Era uma vez uma bruxa malvada...
As bruxas, que eram personagens exclusivas dos contos de fadas e das histórias da Carochinha, invadiram nessa semana o noticiário dos jornais, desafiando a ciência e a modernidade. Confirmaram o provérbio espanhol que diz: “Yo no creo en las brujas, pero que las hay, las hay”. Uma delas, Adrosila, morreu em Manaus no dia em que a outra, de nome Vera, era presa no Rio de Janeiro.
Quando Wilson, de apelido Choro, aos sete anos, usando a língua do “p”, chamou o velho Buretama de fipilhopó daputapá, dona Adrosila, sua mãe, mostrou as suas garras de bruxa. Esfregou pimenta murupi na boca do menino, cujos lábios incharam.
- “Não permito que filho meu suje a boca com nome feio” – ela gritava. Na sua cruzada contra o palavrão, chegou a queimar muitas vezes a boca do filho com ovo cozido tirado da água fervendo.
Abro parênteses para contar que o velho Buretama fez por merecer. Cego, ele andava pelos becos do bairro de Aparecida, nos anos 50, com uma bengala, auxiliado aqui e ali pelos moradores. Um dia, pediu a Wilson para ajudá-lo a atravessar a Rua Xavier de Mendonça. Já do outro lado, antes de largar a mão do menino, puxou-a na direção do seu fiofó e deu um peido sonoro e demorado sobre ela. Isso lá era forma de agradecer uma boa ação? Wilson reagiu, usando a língua do pê para despistar a mãe. Mas a megera era bilíngüe.
A Fipilhapá
Ela sim, dona Adrosila, era uma fipilhapá daputapá. Por qualquer motivo sentava a porrada na criança indefesa, usando o que estivesse à mão: palmatória, cinturão, pau, vassoura, galho de goiabeira, chicote, fio elétrico, ferro de engomar, panela. Eram várias surras por dia, todos os dias. A primeira, de manhã cedinho, punia a incontinência urinária noturna do Wilson, que até aos quinze anos ainda mijava na rede de dormir.
O bairro não esqueceu o dia em que ele chutou uma bola enlameada, que quicou sobre a anágua engomada da mãe e depois sobre uma combinação de jersey que estavam no quaradouro. Foi covardemente açoitado, torturado e martirizado. Berrava como um cabrito degolado. Seu corpo exibia marcas da violência: cicatrizes, hematomas, queimaduras. O beco todo se comovia, ouvindo seus lamentos:
–“Ai, mãeginha, eu não faxo mais, mãeginha”. Aí é que a megera Adrosila batia ainda mais forte, exigindo:
-“Engole o choro! Engole o choro!”

**TAREFAS**
1. No texto sobre dona Adrosila, o que ela esfregou na boca de Wilson?
2. Escreva uma continuação para o texto sobre dona Adrosila, partindo da última frase apresentada.
As linhas dos dados exibidos não têm nenhuma relação com o texto sobre dona Adrosila.

**DADOS EXIBIDOS**
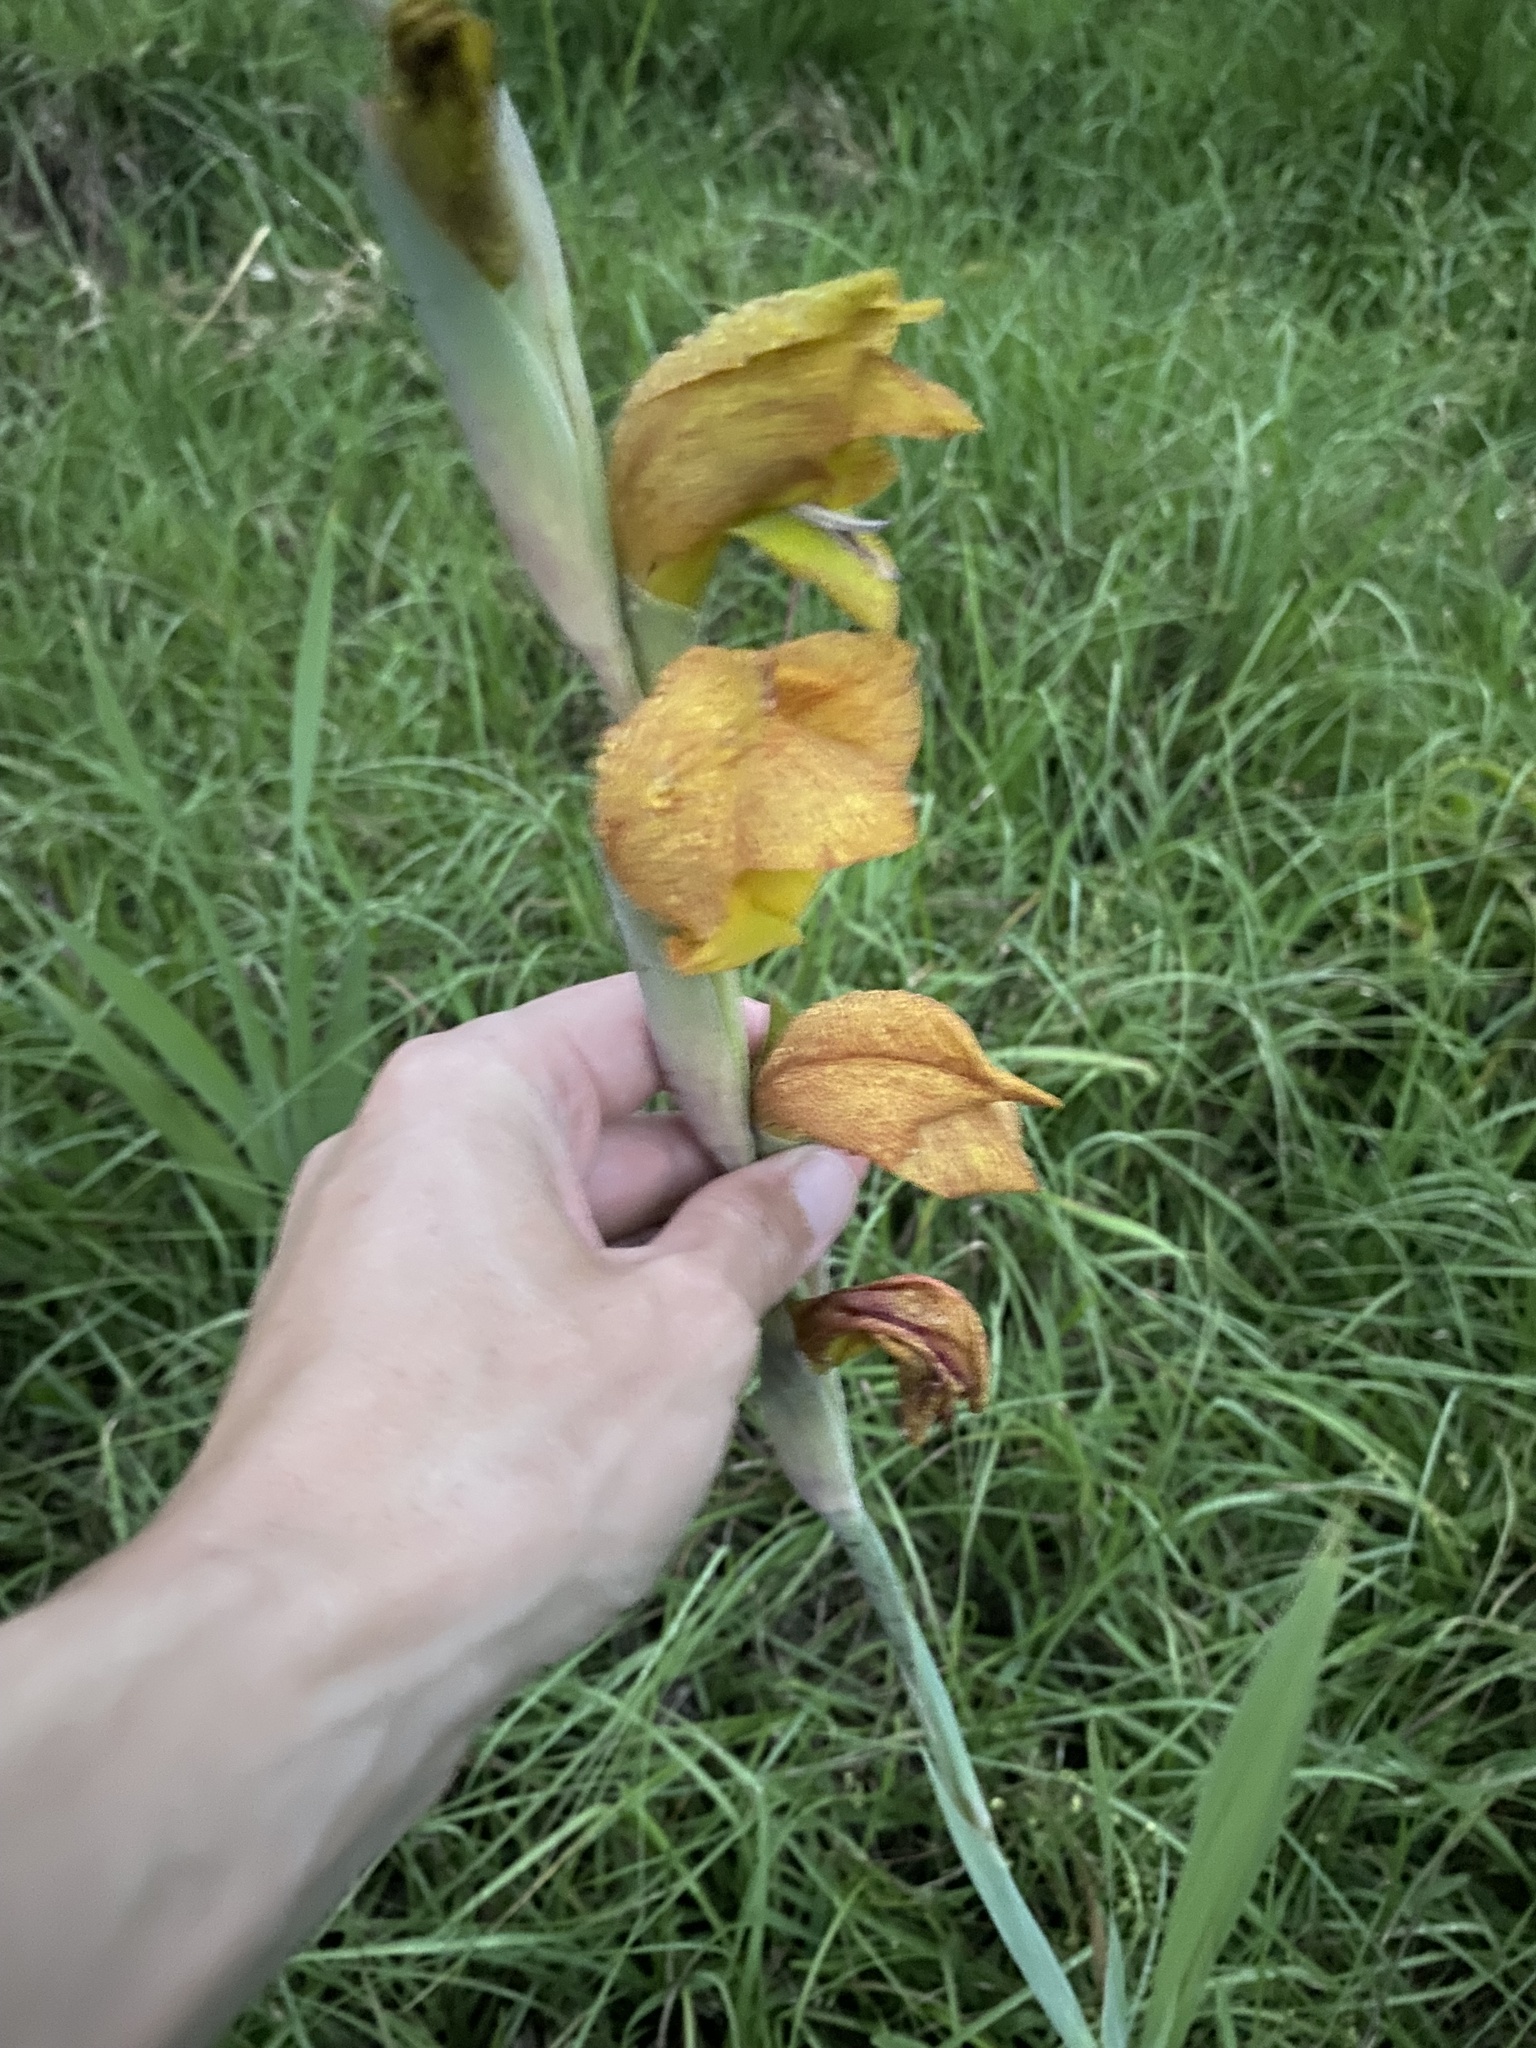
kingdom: Plantae
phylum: Tracheophyta
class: Liliopsida
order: Asparagales
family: Iridaceae
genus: Gladiolus
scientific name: Gladiolus dalenii
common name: Cornflag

**RESPOSTAS**
1. Pimenta murupi.

2.
Daí, ele ganhou o apelido de ‘Engole o choro’ que ficou, depois, reduzido apenas a ‘Choro’. Moído de porrada, acabou sendo engolido pela crueldade sádica da mãe. Tornou-se um menino amedrontado. Sua cara era a imagem da dor, do sofrimento, da melancolia, como ‘O Grito’ de Munch, com aquela boca aberta em forma oval, as duas mãos tapando os ouvidos, a cabeça de quem fez quimioterapia e a expressão dilacerada de horror nos olhos. Não dá pra perdoar dona Adrosila.
Nos contos infantis de Charles Perrault e dos Irmãos Grimm, a bruxa é sempre uma velha hedionda e repugnante, torta e encurvada, com uma boca enorme, nariz de papagaio, vestida sempre de preto, com uma vassoura na mão. Como na história do João e Maria, vocês lembram? Um lenhador pobre abandona os dois filhos na floresta porque não tinha como alimentá-los. As crianças encontram, então, uma casa, cujas paredes eram feitas de fatias de pão, janelas e portas de bolo, e o teto de chocolate.
A casa acolhedora pertencia a uma bruxa, que dessa forma atraiu os dois meninos, oferecendo-lhes abrigo, casa, comida e roupa lavada, mas sua intenção era engordá-los para depois devorá-los. No final, eles empurram a bruxa no forno e fogem. Dizem os entendidos que esse tipo de história oferece às crianças um palco onde podem representar e solucionar seus conflitos interiores e seus medos.
Bruxa da mídia
Uma nova edição dessa mesma história aconteceu agora no Rio de Janeiro. As bruxas condenadas pela Inquisição não eram bruxas, a imagem delas foi construída pelo Poder, mas essa sim é uma "bruxa" real do terceiro milênio. Sem vassoura, mas com turbante, ela tem nome, sobrenome, profissão e endereço: Vera Lúcia Sant´Anna Gomes, procuradora aposentada, mora num edifício de luxo em Ipanema, tem uma casa de veraneio em Búzios, ganha R$ 25 mil por mês e, como a bruxa da história de João e Maria, quis adotar uma criança de dois anos, abandonada em um abrigo pela mãe, que vive em situação de extrema pobreza.
No processo de adoção, a megera Vera visitou a menina no abrigo, várias vezes. Até que, em março, levou-a para casa, comprou-lhe roupas e brinquedos, e um mês depois a transformou num saco de pancadas. Puxava a menina pelo cabelo, esbofeteava e chutava o rosto e o corpo da criança, segundo depoimento à polícia feito pela empregada doméstica, que não agüentou ver tanto sofrimento e pediu demissão. “Se a menina não desse bom dia, já era um motivo para ela bater”, contou a empregada.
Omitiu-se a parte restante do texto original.